**ASSIGNED TASK**
Your answer should be exactly the lines from the one that contains "color:#4a4a4a; margin-top:2px; margin-bottom:11px;" through the final line of the entries below, and nothing else.

**THE DATA**

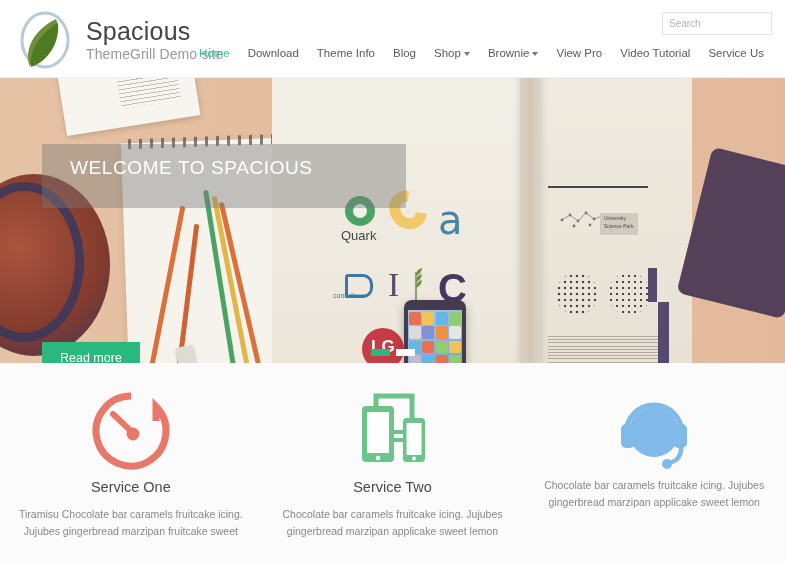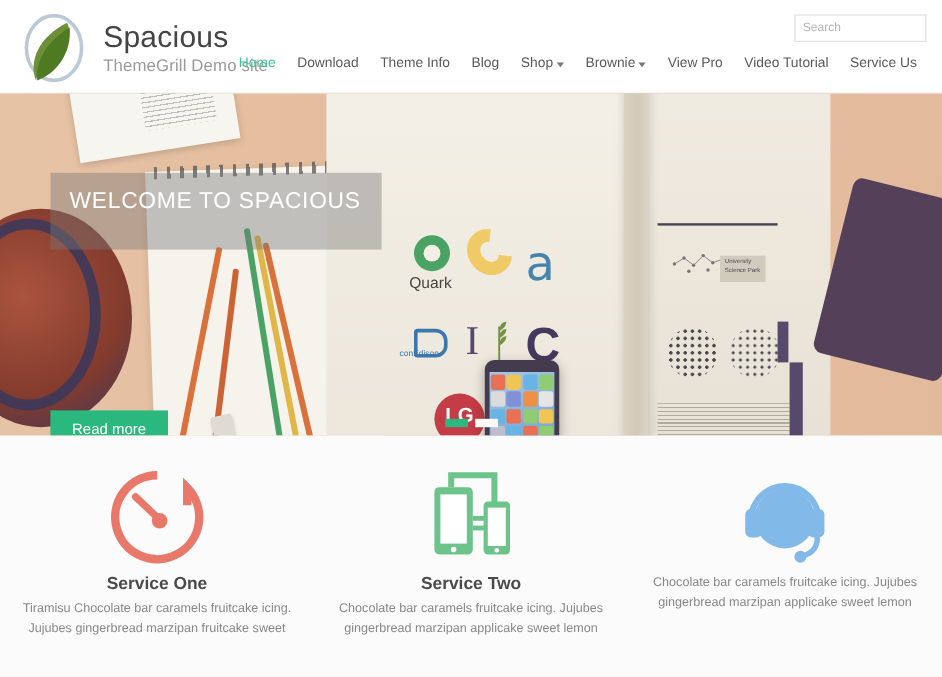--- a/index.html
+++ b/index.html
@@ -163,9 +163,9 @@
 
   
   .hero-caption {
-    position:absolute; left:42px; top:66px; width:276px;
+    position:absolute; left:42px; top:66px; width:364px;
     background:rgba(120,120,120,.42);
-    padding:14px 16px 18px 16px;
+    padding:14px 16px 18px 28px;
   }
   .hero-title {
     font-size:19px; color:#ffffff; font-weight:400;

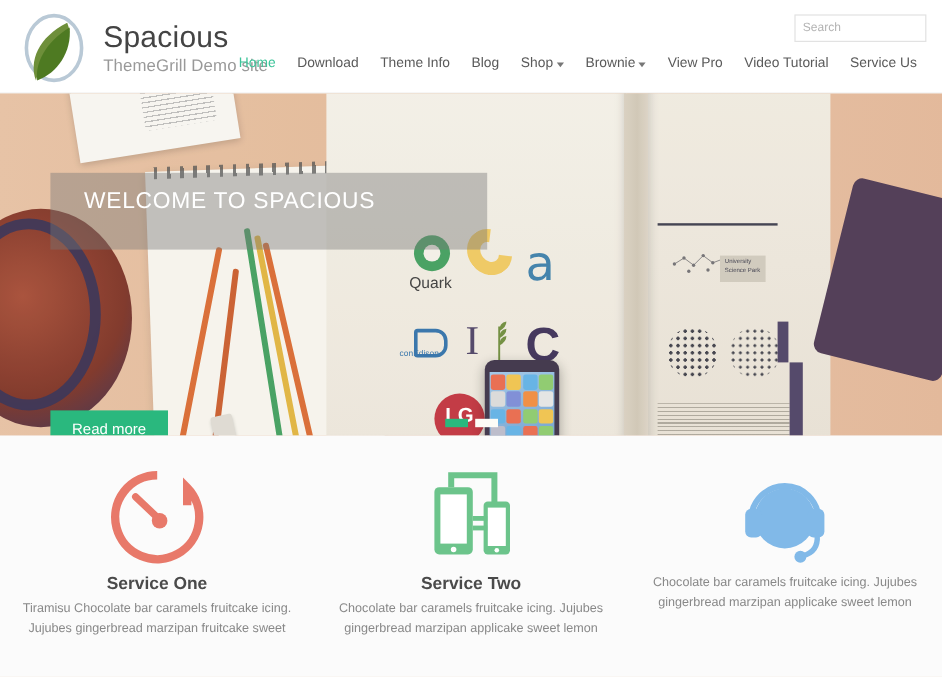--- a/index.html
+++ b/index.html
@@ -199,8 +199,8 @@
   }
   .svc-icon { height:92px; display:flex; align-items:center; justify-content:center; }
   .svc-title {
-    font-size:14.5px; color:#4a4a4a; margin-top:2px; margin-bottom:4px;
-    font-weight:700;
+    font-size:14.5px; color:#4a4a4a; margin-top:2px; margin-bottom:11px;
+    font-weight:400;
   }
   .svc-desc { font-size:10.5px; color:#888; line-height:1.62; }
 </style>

**ANSWER TO THE PROBLEM**
+    font-size:14.5px; color:#4a4a4a; margin-top:2px; margin-bottom:11px;
+    font-weight:400;
   }
   .svc-desc { font-size:10.5px; color:#888; line-height:1.62; }
 </style>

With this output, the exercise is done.